When JNS recently spoke with Trump in his Manhattan office, he eagerly pointed out that he was the grand marshal of New York City’s annual Salute to Israel Parade (now the Celebrate Israel Parade) in 2004 “at a time when it was quite dangerous to do that” and “a pretty tough time for Israel,” in the middle of the second Palestinian intifada.


He also cited a video endorsement he gave Prime Minister Benjamin Netanyahu for Israel’s January 2013 election, expressing pride that it was “at the time the only ad done by a celebrity” for Netanyahu.

In addition, Trump’s daughter Ivanka converted to Judaism in 2009, and her observance of Shabbat with her husband, Jared Kushner (a real estate developer as well as the owner and publisher of the New York Observer newspaper) is well documented.

“The only [candidate] that’s going to give real support to Israel is me,” said the 69-year-old Trump. “The rest of them are all talk, no action. They’re politicians. I’ve been loyal to Israel from the day I was born. My father, Fred Trump, was loyal to Israel before me. The only one that’s going to give Israel the kind of support it needs is Donald Trump.”

Some other highlights of the interview:

What is your assessment of President Obama’s record on Israel?

I think President Obama is one of the worst things that’s ever happened to Israel. I think he’s set back [Israeli] relations with the United States terribly, and for people and friends of mine who are Jewish, I don’t know how they can support President Obama. He has been very bad for Israel.

What’s your experience with Israel’s business community, which has earned the country the “start-up nation” nickname?

I know so many people from Israel. I have so many friends in Israel. First of all, the Israelis are great businesspeople. They have a natural instinct for business and their start-ups are fantastic. I deal with the Israelis all the time, and I deal with people who are Jewish all the time, whether they are Israeli or not.

Knowing what you know from negotiations in the business world, how would you approach the current nuclear talks with Iran?

I would double-up and triple-up the sanctions, and I would make them [the Iranians] want to make a deal. Right now they’re just toying with us.

What would a good deal with Iran look like?

You’d have to have onsite inspections anytime, anywhere, to start off with, which we don’t have at all. The whole deal is a terrible deal. There’s no way the Iranians are going to adhere to any deal we make. And if you don’t have onsite inspections anytime, anywhere, they [the P5+1 nations] shouldn’t make the deal. And right now I think they’re just tapping the United States along…. We don’t have good negotiators. They have great negotiators, and they’re making us look like fools.

Your recent remarks on Mexican immigrants ignited controversy. Do you stand by your comments, or would you like to clarify them?

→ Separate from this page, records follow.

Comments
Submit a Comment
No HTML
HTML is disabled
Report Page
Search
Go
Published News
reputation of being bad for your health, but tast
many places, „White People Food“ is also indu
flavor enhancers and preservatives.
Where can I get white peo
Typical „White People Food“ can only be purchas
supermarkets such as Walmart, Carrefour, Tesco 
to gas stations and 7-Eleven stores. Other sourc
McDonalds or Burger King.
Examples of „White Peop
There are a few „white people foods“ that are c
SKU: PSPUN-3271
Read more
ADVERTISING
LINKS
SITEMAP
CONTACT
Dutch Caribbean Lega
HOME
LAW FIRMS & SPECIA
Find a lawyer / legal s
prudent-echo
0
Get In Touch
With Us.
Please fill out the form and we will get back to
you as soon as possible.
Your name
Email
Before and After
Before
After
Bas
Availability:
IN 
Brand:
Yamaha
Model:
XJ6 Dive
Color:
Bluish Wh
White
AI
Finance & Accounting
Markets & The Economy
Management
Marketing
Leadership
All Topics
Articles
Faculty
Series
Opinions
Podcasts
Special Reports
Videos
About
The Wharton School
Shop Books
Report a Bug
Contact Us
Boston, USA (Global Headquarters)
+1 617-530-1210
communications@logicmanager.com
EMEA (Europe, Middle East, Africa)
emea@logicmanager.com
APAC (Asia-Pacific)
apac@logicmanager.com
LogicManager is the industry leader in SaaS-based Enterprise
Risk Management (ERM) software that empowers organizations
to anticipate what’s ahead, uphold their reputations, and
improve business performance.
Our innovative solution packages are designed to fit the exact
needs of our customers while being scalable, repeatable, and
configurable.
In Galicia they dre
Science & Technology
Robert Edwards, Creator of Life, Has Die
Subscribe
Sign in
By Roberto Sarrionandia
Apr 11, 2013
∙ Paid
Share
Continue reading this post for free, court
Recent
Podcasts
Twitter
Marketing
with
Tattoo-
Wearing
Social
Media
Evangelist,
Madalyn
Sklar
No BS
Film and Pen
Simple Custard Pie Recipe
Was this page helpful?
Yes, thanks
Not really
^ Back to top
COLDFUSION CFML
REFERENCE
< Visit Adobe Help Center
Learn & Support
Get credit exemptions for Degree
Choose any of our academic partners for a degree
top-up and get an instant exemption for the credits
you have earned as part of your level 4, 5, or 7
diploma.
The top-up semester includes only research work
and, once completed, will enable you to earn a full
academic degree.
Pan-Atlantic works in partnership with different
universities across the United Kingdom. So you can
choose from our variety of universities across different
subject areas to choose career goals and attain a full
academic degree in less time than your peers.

I have great respect for Mexico and I love the Mexican people. I have many friendships in Mexico and with Mexican people. But Mexico is totally out-negotiating the United States, at our borders and with respect to foreign trade. The people coming into this country, and not only from Mexico, many of these people – not all, but many – are not people we should let into the country, which obviously is just common sense. Since I’ve made that statement, I’ve been greeted with tremendous support from so many people in the United States. We either have to have a border, or we don’t have a country.

What broader principles should America apply to any negotiations, whether it be with Iran, China, Mexico, or other nations?

I would have the best negotiators in the world, and we have them in this country, I know many of them. I know the good ones, I know the bad ones, I know the overrated ones, I know the ones that think they’re good but they’re not. We would have our best people and our smartest people negotiating deals for us.